As the law now stands, the best that can be hoped for is that a marital presumption, a legal assumption that can be invalidated with evidence that one parent is not genetically related to the child, will apply. When it comes to securing your parental rights to your child, does relying on the marital presumption alone make sense?

To be certain that you are BOTH deemed to be legal parents, it is critical to take certain steps to secure each of your parental rights, permanently.

The Best Protection: Secure your Status as a Legal Parent with Court Orders of Legal Parentage and Adoption Decrees

A court order determining parentage or an adoption decree are two types of court orders that constitute conclusive determinations of legal parentage.

A court order securing the parental rights of a non-genetic parent can be obtained, whether or not the non-genetic parent's name is already on the child’s birth certificate.
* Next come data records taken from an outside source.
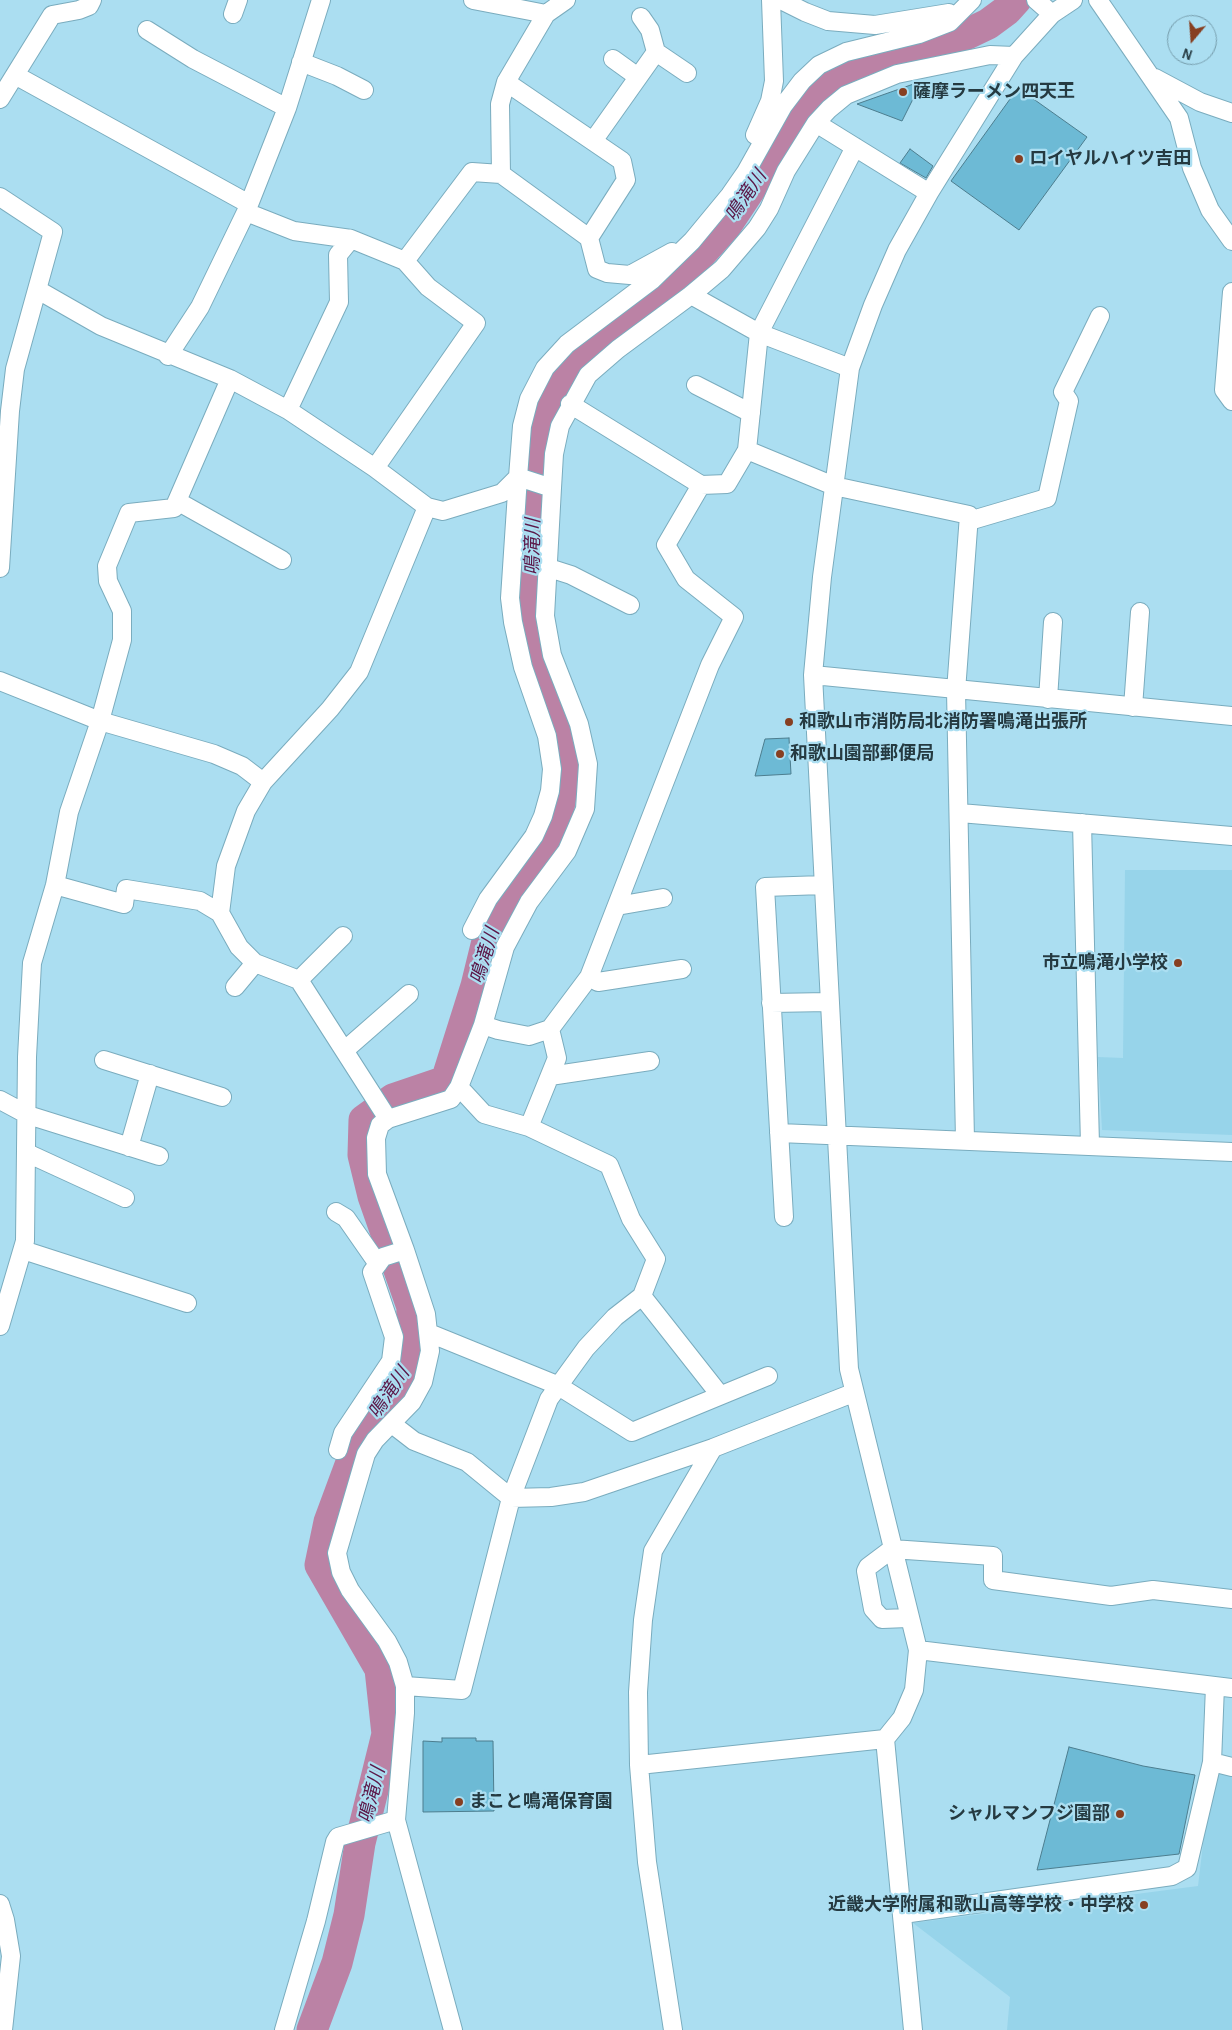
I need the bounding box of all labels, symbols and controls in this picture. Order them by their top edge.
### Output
north arrow [1167,15,1217,65]
text: N [1181,45,1194,61]
place label: 薩摩ラーメン四天王 [913,81,1075,103]
marker: 薩摩ラーメン四天王 [897,86,909,98]
place label: ロイヤルハイツ吉田 [1029,148,1191,170]
marker: ロイヤルハイツ吉田 [1013,153,1025,165]
water label: 鳴滝川 [721,166,771,226]
water label: 鳴滝川 [521,518,545,576]
place label: 和歌山市消防局北消防署鳴滝出張所 [799,711,1087,733]
marker: 和歌山市消防局北消防署鳴滝出張所 [783,716,795,728]
place label: 和歌山園部郵便局 [790,743,934,765]
marker: 和歌山園部郵便局 [774,748,786,760]
water label: 鳴滝川 [466,925,504,987]
place label: 市立鳴滝小学校 [1042,952,1168,974]
marker: 市立鳴滝小学校 [1172,957,1184,969]
water label: 鳴滝川 [364,1363,414,1423]
water label: 鳴滝川 [354,1765,390,1825]
place label: まこと鳴滝保育園 [469,1791,613,1813]
marker: まこと鳴滝保育園 [453,1796,465,1808]
place label: シャルマンフジ園部 [948,1803,1110,1825]
marker: シャルマンフジ園部 [1114,1808,1126,1820]
place label: 近畿大学附属和歌山高等学校・中学校 [828,1894,1134,1916]
marker: 近畿大学附属和歌山高等学校・中学校 [1138,1899,1150,1911]

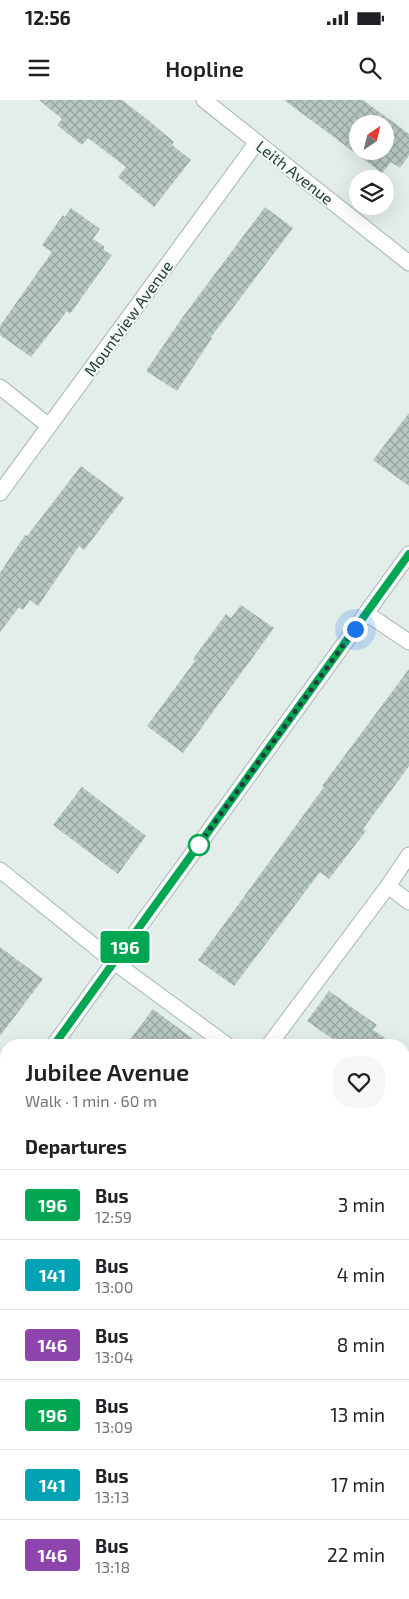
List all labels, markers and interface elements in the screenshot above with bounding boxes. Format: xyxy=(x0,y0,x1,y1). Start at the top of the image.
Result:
text: 12:56 xyxy=(25,6,71,29)
icon: menu xyxy=(25,54,53,82)
icon: search xyxy=(356,54,384,82)
text: Hopline xyxy=(165,55,244,81)
north arrow xyxy=(349,115,394,160)
map controls xyxy=(349,115,394,215)
street label: Leith Avenue xyxy=(253,136,337,208)
button: layers xyxy=(349,170,394,215)
street label: Mountview Avenue xyxy=(80,256,176,380)
your location xyxy=(343,617,368,642)
unlabelled marker xyxy=(188,834,210,856)
line badge: 196 xyxy=(96,931,154,963)
text: 196 xyxy=(110,936,140,958)
button: heart xyxy=(333,1056,385,1108)
text: Jubilee Avenue xyxy=(25,1057,189,1086)
text: Walk · 1 min · 60 m xyxy=(25,1091,157,1110)
text: Departures xyxy=(25,1135,127,1158)
text: Bus xyxy=(95,1184,129,1207)
text: 3 min xyxy=(338,1193,385,1216)
text: 196 xyxy=(38,1194,67,1216)
text: 12:59 xyxy=(95,1207,132,1226)
text: Bus xyxy=(95,1254,129,1277)
text: 4 min xyxy=(337,1263,385,1286)
text: 141 xyxy=(39,1264,66,1286)
text: 13:00 xyxy=(95,1277,133,1296)
text: Bus xyxy=(95,1324,129,1347)
text: 8 min xyxy=(337,1333,385,1356)
text: 146 xyxy=(38,1334,67,1356)
text: 13:04 xyxy=(95,1347,134,1366)
text: Bus xyxy=(95,1394,129,1417)
text: 13 min xyxy=(330,1403,385,1426)
text: 196 xyxy=(38,1404,67,1426)
text: 13:09 xyxy=(95,1417,133,1436)
text: Bus xyxy=(95,1464,129,1487)
text: 17 min xyxy=(331,1473,385,1496)
text: 141 xyxy=(39,1474,66,1496)
text: 13:13 xyxy=(95,1487,129,1506)
text: Bus xyxy=(95,1534,129,1557)
text: 22 min xyxy=(327,1543,385,1566)
text: 146 xyxy=(38,1544,67,1566)
text: 13:18 xyxy=(95,1557,130,1576)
This can be filed as a Petition to Confirm Parental Rights via Adoption, a Stepparent Adoption or a Parentage Order depending on the state or county where you live. The U.S. Supreme Court's decision on March 7, 2016, V.L. v. E.L. [http://www.supremecourt.gov/opinions/15pdf/15-648_d18e.pdf] makes clear that such an order will be given “full faith and credit” under the United States Constitution, meaning it will be recognized in all 50 states.

A court order or adoption decree is, quite simply, the only way to guarantee that the law will recognize the parental rights of both spouses in all states.